Die Europäische Union bekommt Zugang zu OpenAIs Cyber-Modell GPT-5.5-Cyber. Anthropics Mythos bleibt dagegen hinter verschlossenen Türen. Das berichtet CNBC am Sonntag — und die Geschichte erzählt viel über die unterschiedlichen Strategien der beiden KI-Giganten.
OpenAI öffnet die Tür
OpenAI hat angekündigt, europäischen Partnern Zugang zu GPT-5.5-Cyber zu gewähren. Dazu gehören Unternehmen, Regierungen, Cyber-Behörden und EU-Institutionen wie das EU AI Office. In den USA war das Modell seit letzter Woche nur für verifizierte Sicherheitsforscher verfügbar — jetzt wird der Kreis deutlich erweitert.

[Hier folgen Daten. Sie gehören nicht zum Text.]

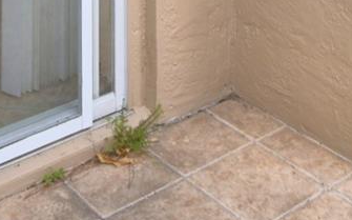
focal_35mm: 73
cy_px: -310
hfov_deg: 28.2
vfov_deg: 13.2
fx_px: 700
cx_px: 156
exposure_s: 1/160
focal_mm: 10
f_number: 4.5
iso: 100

Das ist ein kluger Schachzug. Die EU arbeitet intensiv an KI-Regulierung, und wer den Regulierern früh Zugang gibt, kann die Diskussion mitgestalten. OpenAI positioniert sich damit als kooperativer Partner — ein Image, das dem Unternehmen nicht immer leicht fällt.
Anthropic hält Mythos zurück
Anthropics Mythos wurde vor einem Monat vorgestellt und hat seitdem die Cybersecurity-Branche in Aufruhr versetzt. Das Modell hat allein im Firefox-Browser fast 300 Schwachstellen gefunden, die Gesamtzahl über alle Software hinweg geht in die Zehntausende.

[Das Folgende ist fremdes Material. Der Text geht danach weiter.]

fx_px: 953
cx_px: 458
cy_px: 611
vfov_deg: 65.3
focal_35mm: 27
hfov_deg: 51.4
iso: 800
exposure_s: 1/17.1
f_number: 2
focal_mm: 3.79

Genau das macht die Sache kompliziert. Anthropic hat Mythos bewusst nur einem kleinen Kreis zugänglich gemacht — aus Angst, dass Angreifer das Modell für Cyberattacken missbrauchen könnten. CEO Dario Amodei hat wiederholt von einem ‘Moment der Gefahr’ gesprochen.

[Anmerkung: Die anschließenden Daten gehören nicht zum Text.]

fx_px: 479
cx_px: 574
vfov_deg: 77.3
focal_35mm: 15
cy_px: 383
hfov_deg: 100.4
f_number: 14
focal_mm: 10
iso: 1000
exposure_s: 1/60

Die EU-Kommission verhandelt zwar mit Anthropic über einen Zugang, aber die Gespräche befinden sich laut CNBC in einem ‘anderen Stadium’ als die mit OpenAI. Übersetzt: Es dauert noch.
Zwei Strategien, ein Dilemma
OpenAI und Anthropic stehen vor demselben Problem: Ihre Modelle können sowohl Verteidigern als auch Angreifern helfen. Aber sie gehen komplett unterschiedlich damit um.
OpenAI setzt auf Offenheit und Zusammenarbeit mit Behörden. Anthropic setzt auf Vorsicht und kontrollierte Freigabe. Beide Ansätze haben ihre Berechtigung — und beide haben blinde Flecken.
Die spannende Frage ist: Was passiert, wenn die EU Anthropic unter Druck setzt? Der AI Act gibt den europäischen Regulierern durchaus Hebel. Und ein Modell, das Tausende von Schwachstellen findet, aber nur für eine Handvoll Unternehmen zugänglich ist, passt nicht besonders gut zum europäischen Ideal der digitalen Souveränität.